Is there a way to start the container in the background (as we would do for a vm), in a way that allows for attaching/detaching a shell from the host? Or am I completely missing the point?
The final argument to docker run is the command to run within the container. When you run docker run -d -p 80:80 ubuntu:14.04 /bin/bash, you're running bash in the container and nothing more. You actually want to run your web application in a container and to keep that container alive, so you should do docker run -d -p 80:80 ubuntu:14.04 /path/to/yourapp.
But your application probably depends on some configuration in order to run. If it reads its configuration from environment variables, you can use the -e key=value arguments with docker run. If your application needs a configuration file to be in place, you should probably use a Dockerfile to set up the configuration first.
This article provides a nice complete example of running a node application in a container.
Users of docker tend to assume a container to be a complete a VM, while the docker design concept is more focused on optimal containerization rather than mimic the VM within a container.

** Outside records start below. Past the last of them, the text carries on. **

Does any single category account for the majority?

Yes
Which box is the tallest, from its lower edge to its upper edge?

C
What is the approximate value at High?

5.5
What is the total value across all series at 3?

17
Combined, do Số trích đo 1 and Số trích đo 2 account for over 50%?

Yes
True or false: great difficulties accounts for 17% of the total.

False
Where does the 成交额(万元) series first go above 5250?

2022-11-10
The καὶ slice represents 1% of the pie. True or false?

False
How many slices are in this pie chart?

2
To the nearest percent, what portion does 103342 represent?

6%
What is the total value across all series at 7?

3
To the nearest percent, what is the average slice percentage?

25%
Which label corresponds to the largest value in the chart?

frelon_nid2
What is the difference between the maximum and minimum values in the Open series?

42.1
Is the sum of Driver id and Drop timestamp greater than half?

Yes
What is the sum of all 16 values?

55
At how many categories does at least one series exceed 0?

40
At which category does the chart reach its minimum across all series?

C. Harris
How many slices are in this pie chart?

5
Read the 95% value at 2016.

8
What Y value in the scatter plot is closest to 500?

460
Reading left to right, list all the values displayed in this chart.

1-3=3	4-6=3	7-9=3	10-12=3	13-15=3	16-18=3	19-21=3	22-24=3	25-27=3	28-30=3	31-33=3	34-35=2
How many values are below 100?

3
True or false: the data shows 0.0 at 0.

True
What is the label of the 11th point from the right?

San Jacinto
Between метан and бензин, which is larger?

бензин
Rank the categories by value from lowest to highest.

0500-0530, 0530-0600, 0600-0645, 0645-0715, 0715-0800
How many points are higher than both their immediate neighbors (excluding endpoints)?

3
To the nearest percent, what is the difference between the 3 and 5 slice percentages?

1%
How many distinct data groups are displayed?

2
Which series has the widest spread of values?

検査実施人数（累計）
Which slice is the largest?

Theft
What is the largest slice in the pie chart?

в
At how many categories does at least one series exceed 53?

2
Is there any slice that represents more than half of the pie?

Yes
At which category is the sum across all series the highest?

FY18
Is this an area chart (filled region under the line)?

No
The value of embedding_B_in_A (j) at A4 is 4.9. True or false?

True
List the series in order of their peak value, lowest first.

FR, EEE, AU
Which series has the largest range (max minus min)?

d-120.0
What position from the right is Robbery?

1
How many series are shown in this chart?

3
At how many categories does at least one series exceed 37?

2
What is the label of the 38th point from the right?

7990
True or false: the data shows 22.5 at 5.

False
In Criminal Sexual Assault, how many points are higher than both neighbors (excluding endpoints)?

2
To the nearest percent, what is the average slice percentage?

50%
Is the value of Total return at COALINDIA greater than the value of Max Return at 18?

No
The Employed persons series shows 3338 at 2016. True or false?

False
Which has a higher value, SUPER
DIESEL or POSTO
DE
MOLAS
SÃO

Both are correct however some implementation details are not easy to get familiar with in the beginning. I am trying to summarize some of the implementational difference in a way that is easier to understand.
SSH
SSH would be the most straight-forward way to go inside a Linux VM (or container), however many dockerized templates do not have ssh server installed. I believe this is because of optimization & security reasons for the container.
docker attach
docker attach can be handy if working as out-of-the-box. However as of writing it is not stable - https://github.com/docker/docker/issues/8521. Might be associated with SSH set up, but not sure when it is completely fixed.
docker recommended practices (nsenter and etc)
Some alternatives (or best practices in some sense) recommended by Docker at https://blog.docker.com/2014/06/why-you-dont-need-to-run-sshd-in-docker/
This practice basically separates out mutable elements out of a container and maps them to some places in a docker host so they can be manipulated from outside of container and/or persisted. Could be a good practice in production environment but not now when more docker related projects are around dev and staging environment.
bash command line
"docker exec -it {container id} bash" cloud be very handy and practical tool to get in to the machine.
Some basics
"docker run" creates a new container so previous changes will not be saved.
"docker start" will start an existing container so previous changes will still be in the container, however you need to find the correct container-id among many with a same image-id. Need to "docker commit" to suppress versions if wanted.
Ctrl-C will stop the container when exiting. You will want to append "&" at the end so the container can run background and gives you the prompt when hitting enter key.
To the original question, you can tail some file, like you mentioned, to keep the process running.
To reach the shell, instead of "attach", you have two options:
docker exec -it <container_id> /bin/bash
Or
run ssh daemon in the container, port map the ssh and then ssh to container.